“Mother,” said Tahmeroo, rising from the ground, where she had cast herself, and winding her arms around Catharine, “oh, mother, comfort me—do comfort me, or my heart will break!”

Catharine pressed her lips upon the forehead of the young wife, and murmured:

“What troubles you, my child?”

She looked fondly and affectionately on the grieved face which lay upon her bosom as she spoke, and her heart ached when she saw how disappointments, regrets, and checked tenderness had worn upon its former rich beauty. The wrung heart had spread a sadness over those features, as the worm in the bosom of a flower withers all its surrounding leaves.

Tahmeroo burst into a passion of tears at her mother’s question.

“Did you not see him, mother?—how he pushed his own wife aside, as if she had been a wild animal—did you not see him thrust her away without a kiss, or one kind word? Oh, mother, my heart is growing hard. I shall hate him, mother.”

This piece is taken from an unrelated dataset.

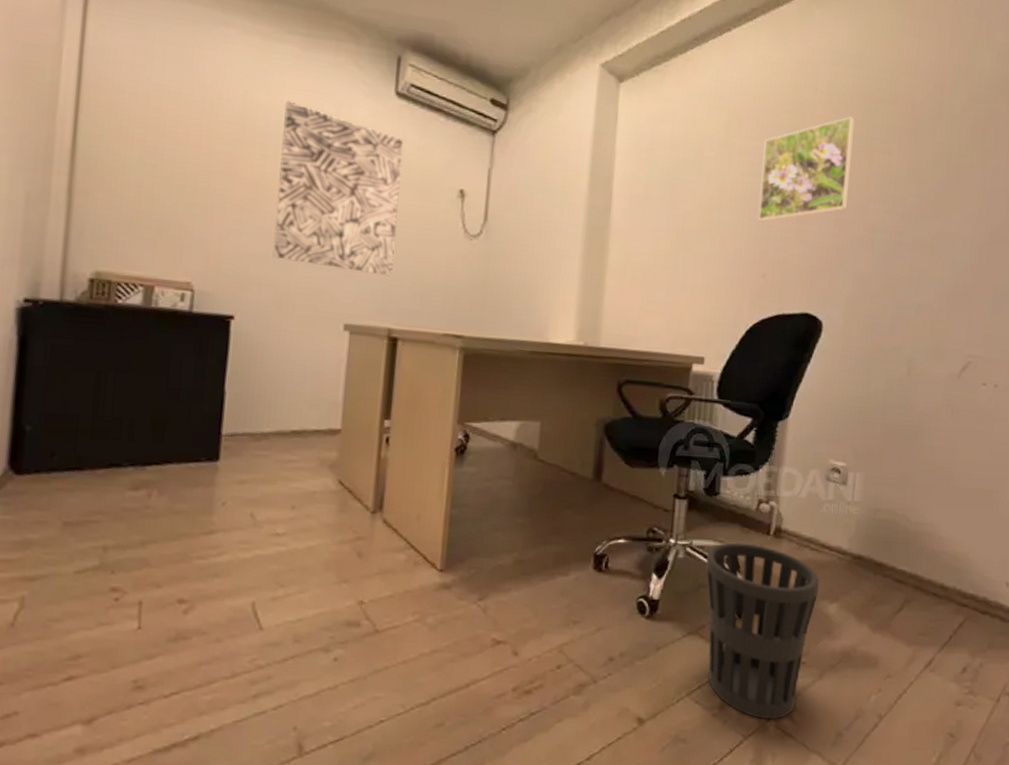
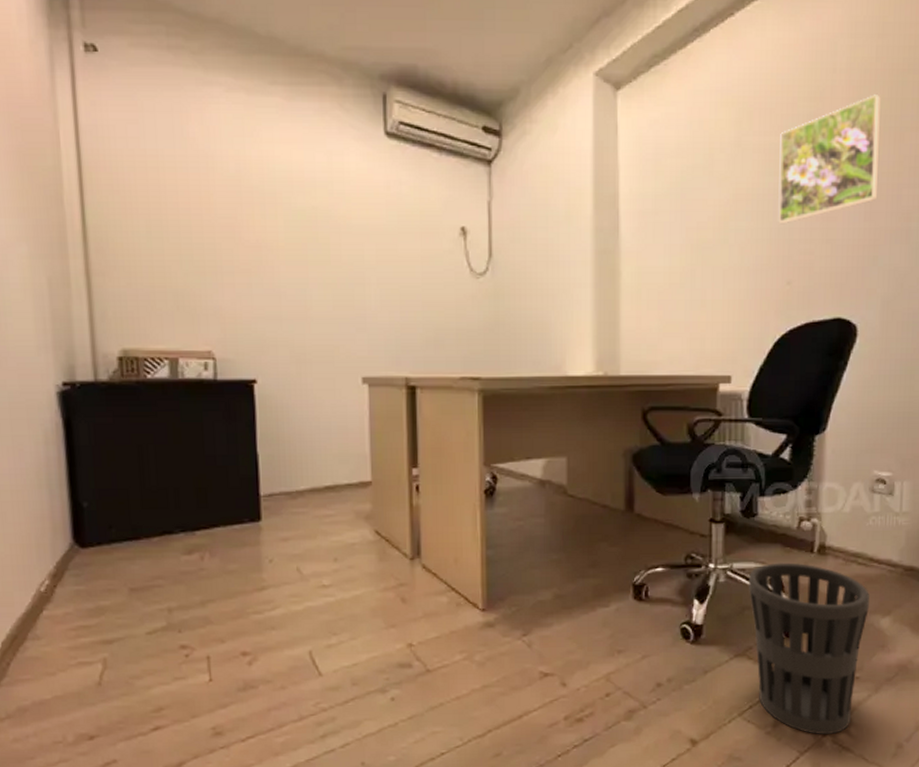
wall art: present [273,101,404,276] -> none [276,156,403,325]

Catharine laid her hand on the throbbing forehead of her daughter, and remained in a solemn and serious thought. At length she spoke in a deep and impressive voice.

“No, my child, I did not see this rudeness, for my thoughts were on other things—but listen to me, Tahmeroo. Since the day that you were first laid in my bosom, like a young bird in the nest of its mother, my heart has hovered over yours, as that mother-bird guards its youngling. I have watched every new faculty as it has sprung up and blossomed in your mind. I have striven to guide each strong passion as it dawned in your heart; your nature has been to me as a garden, which I could enter and cultivate and beautify, when disgusted with the weedy and poisonous growth of human nature as I have found it in the world; as I have found it in my own heart; but there is one thing which I have not done. I have laid no foundation of religion and principle in this young soul; I had become an unbeliever in the faith of my fathers. I acknowledged no God, and resolutely turned my thoughts from a future. My spirit had erected to itself one idol—an idol which it was sin to love, and double sin to worship as I worshipped.

“I will not show to you, my child, the progress of a life—a wretched destiny which was regulated by one sin; a foible most men would call it, for human judgment fixes on acts, not on that more subtle sin, a train of unlawful thoughts; I will not show to you the working of that sin; it is the curse of evil that its consequences never cease; that thought is interlinked with thought, event with event, and that the effects of one wrong creep like serpents through the whole chain of a human life, following the perpetrator even in the grave.

“My own destiny would be a painful illustration of this truth—might be the salvation of many in its moral, but when did example save? When did the fall of one human being prevent the fall of another? Why should I expose my own errors, in hopes to preserve you, my child, from similar wrong? What you have just said startles and pains me; I know your nature, and know that you will never cease to love the man whom you have married; indifferent you will never be—a sense of wrong indignation, if indulged in, may make the love of your heart a pain—may sap away the good within you, engender all those regrets that poison the joy of affection.